A trader works on the floor of the New York Stock Exchange.
Adam Jeffery | CNBC
A trader works on the floor of the New York Stock Exchange.

Check out which companies are making headlines before the bell:

Twitter—Evercore downgraded Twitter to "hold" from "buy," based on more conservative long term growth prospects and a lack of visibility regarding user growth.

Nordstrom—Credit Suisse downgraded the retailer's stock to "neutral" from "outperform." The firm notes that footwear, accessories, and beauty products – which have been a driving force for sales growth for Nordstrom and others for several years – are showing signs of leveling off.

Verizon, AT&T—JPMorgan Chase downgraded Verizon to "neutral" from "overweight," while upgrading AT&T to "overweight" from "neutral." JPM points to a lack of near term catalysts for Verizon and the fact that benefits from its AOL acquisition may take a few years to materialize. As for AT&T, JPM said it will benefit from the DirecTV acquisition as well as recent cost-cutting moves.

Joy Global—The mining equipment maker reported adjusted quarterly profit of 59 cents per share, 3 cents above estimates, with revenue essentially in line. In a weak environment, Joy Global now sees full year profits at the low end of its prior forecast.

J.M. Smucker—The food producer reported adjusted quarterly profit of 98 cents per share, 1 cent below estimates, though revenue exceeded forecasts. Smucker said results were impacted by challenges in the U.S. retail coffee segment, but that it is optimistic about the long term prospects for the coffee business.

Ciena—The maker of networking equipment beat estimates by 11 cents with quarterly profit of 35 cents per share, with revenue beating analyst expectations as well. The company, which has been mentioned as a buyout candidate, has seen its shares rise almost 30 percent off its April lows.

Michaels Cos.—The crafts retailer missed estimates by 1 cent, reporting quarterly profit of 32 cents per share, while revenue was essentially in line. Michaels said its results were impacted by unfavorable weather and the stronger dollar, but added it is confident in its outlook for the remainder of the year.

L Brands—The Victoria's Secret parent reported a same-store sales increase of 5 percent for May, above the Thomson Reuters consensus estimate of a 2.8 percent increase.

FireEye—The cyber security firm announced a partnership with Visa aimed at preventing hacking of payment data.

Five Below—Five Below earned an adjusted eight cents per share for its latest quarter, 1 cent above estimates, with revenue also exceeding forecasts. The discount retailer also raised its outlook for the year, with sales up 22 percent over a year ago.

Apple—Apple will not be unveiling a new Apple TV box at its Worldwide Developer Conference next week as had been thought, according to the New York Times.

Dish Network—The satellite TV operator is in talks to merge with T-Mobile US, according to the Wall Street Journal.

Starz—Starz and other TV networks could be targets of movie studio Lions Gate.
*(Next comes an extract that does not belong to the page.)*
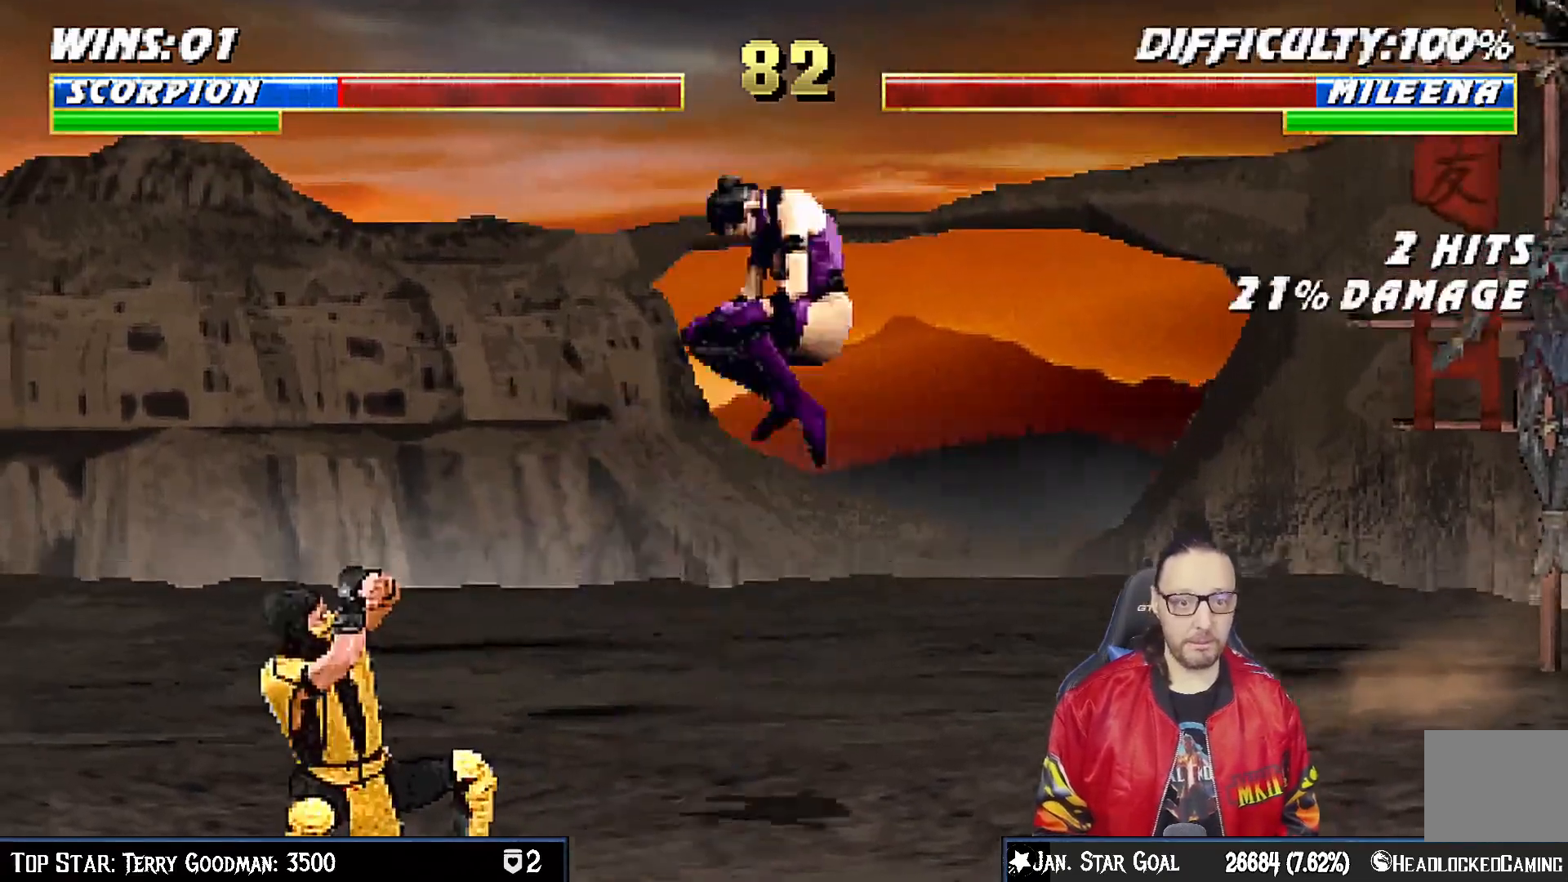
{"dt_ms": 500, "buttons": ["DPAD_LEFT"], "left_stick": "center", "right_stick": "center", "events": [[250, "DPAD_DOWN", "up"], [250, "DPAD_LEFT", "up"], [300, "R1", "up"], [500, "DPAD_LEFT", "down"]]}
Investor John Malone, who owns 3 percent of Lions Gate, told the Wall Street Journal that Starz and other "free radicals" in the industry could be targets.

Goodyear Tire—Goodyear has ended a 16-year alliance with Japan's Sumitomo Rubber, following more than a year of arbitration proceedings to dissolve the partnership.

Prudential Financial—Prudential plans to try to shed its "systemically important" designation if rival insurer MetLife is successful in a similar attempt, according to the Wall Street Journal.

General Electric—GE has reached out to potential buyers of GE Capital Healthcare Financial Services, according to the Journal, in a sale that could bring in up to $11 billion.